Akan tetapi, kata Aji, untuk urusan memilih presiden warga DIY punya kecenderungan yang serupa. Separuh lebih responden (52 persen) mengaku bahwa mereka akan memilih calon presiden karena figur tersebut dianggap dekat dengan rakyat. Indikatornya, adalah karena figur ini sering blusukan dan berdialog langsung bersama warga.
“Blusukan dan paham ekonomi rakyat masih akan menjadi simpul untuk menaikkan elektabilitas di Daerah Istimewa Yogyakarta, terutama bagi pemilih muda,” papar dosen Administrasi Publik Universitas Diponegoro ini, Kamis (29/12/2022).
Politik uang masih jadi masalah akut
Kendati partisipasi politik masyarakat DIY cukup tinggi, hal ini juga berbanding lurus dengan masalah yang mengikutinya. Salah satunya terkait politik uang atau money politic.
Warga Jogja mengaku, bahwa mereka pesimis politik uang dapat dihilangkan. Perasaan pesimistis ini selaras dengan kecenderungan mereka yang cukup menerima kehadiran money politic itu sendiri.
Ketika responden ditanya, “apabila terdapat politik uang di lingkungan dekat tempat tinggalnya, apakah tetangga responden akan turut menerima uang tersebut”, sebesar 25,8 persen menjawab akan menerima dan memilih kandidat yang diminta. Adapun 30,7 persen yang lain mengatakan akan menerima tapi tidak akan memilih kandidat yang diminta.
Bahkan, saat mereka ditanya apakah akan melaporkan praktik politik uang apabila terjadi di wilayah mereka, nyaris seluruh responden (81,3 persen) mengatakan tidak akan melaporkan tindakan itu.
“Sebesar 65,5 persen merasa bukan urusan mereka, sebesar 15,8 persen karena sedikit takut. Hanya sebesar 17,2 persen yang mengatakan akan melaporkan,” urai laporan tersebut.

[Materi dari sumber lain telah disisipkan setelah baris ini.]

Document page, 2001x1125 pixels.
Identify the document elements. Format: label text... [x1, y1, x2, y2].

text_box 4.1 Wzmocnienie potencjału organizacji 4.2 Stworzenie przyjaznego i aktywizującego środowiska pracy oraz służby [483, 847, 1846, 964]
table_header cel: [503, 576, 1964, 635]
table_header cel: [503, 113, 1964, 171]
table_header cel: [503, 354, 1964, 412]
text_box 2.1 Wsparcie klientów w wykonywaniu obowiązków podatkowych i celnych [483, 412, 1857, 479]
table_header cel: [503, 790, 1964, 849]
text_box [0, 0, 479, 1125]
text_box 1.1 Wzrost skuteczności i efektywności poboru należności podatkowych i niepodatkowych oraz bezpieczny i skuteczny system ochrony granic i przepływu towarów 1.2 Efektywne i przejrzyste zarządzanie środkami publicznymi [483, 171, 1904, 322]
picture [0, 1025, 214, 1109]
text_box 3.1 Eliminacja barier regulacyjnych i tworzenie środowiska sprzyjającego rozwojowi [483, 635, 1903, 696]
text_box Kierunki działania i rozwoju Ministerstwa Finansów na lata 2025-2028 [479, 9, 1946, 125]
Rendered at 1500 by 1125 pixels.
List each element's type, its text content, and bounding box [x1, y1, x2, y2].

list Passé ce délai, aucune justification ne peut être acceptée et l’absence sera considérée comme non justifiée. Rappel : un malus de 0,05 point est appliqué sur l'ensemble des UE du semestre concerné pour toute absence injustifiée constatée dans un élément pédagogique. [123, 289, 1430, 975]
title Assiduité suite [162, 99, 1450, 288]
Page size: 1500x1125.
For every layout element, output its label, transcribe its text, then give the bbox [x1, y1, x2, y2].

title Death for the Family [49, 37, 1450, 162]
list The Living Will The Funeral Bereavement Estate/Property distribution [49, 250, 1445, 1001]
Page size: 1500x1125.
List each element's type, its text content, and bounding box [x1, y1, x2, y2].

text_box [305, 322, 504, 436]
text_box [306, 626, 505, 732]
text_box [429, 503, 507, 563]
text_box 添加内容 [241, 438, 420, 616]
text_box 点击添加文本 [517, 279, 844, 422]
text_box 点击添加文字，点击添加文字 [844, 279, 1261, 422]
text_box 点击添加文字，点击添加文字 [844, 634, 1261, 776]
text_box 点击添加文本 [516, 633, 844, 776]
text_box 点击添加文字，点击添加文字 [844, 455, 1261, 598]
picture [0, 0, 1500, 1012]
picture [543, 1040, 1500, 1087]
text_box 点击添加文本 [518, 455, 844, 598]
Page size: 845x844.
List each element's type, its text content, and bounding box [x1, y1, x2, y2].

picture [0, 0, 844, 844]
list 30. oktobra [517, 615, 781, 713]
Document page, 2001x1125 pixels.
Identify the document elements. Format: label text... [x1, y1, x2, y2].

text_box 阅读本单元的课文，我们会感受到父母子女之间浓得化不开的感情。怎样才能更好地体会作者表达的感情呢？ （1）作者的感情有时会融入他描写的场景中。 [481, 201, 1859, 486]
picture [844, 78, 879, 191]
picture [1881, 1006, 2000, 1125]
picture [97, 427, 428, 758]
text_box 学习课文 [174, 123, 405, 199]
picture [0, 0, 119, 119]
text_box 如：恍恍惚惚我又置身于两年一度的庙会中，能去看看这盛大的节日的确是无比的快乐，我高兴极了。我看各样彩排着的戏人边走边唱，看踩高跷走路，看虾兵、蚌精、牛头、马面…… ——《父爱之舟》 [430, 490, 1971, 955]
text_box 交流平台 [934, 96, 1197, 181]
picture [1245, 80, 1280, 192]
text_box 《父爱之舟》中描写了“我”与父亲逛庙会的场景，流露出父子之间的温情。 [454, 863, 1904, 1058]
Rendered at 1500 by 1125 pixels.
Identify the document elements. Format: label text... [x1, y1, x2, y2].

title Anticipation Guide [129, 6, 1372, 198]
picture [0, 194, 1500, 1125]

Pakar Kepemiluan Mada Sukmajati menyebut, sikap permisif masyarakat DIY atas politik uang hendaknya menjadi warning bagi para pemangku kebijakan. Khususnya karena ini mendekati tahun-tahun pemilu.
“Politik uang masih sangat kuat,” ujar Mada, yang juga menjadi pembicara dalam acara rilis hasil penelitian tersebut, Kamis (29/12/2022).
“Dan ini perlu untuk menjadi catatan bagi para pemangku kebijakan, terutama mengingat banyak warga masyarakat yang tidak terlalu peduli dengan adanya praktik politik uang,” tutup Dosen DPP UGM ini.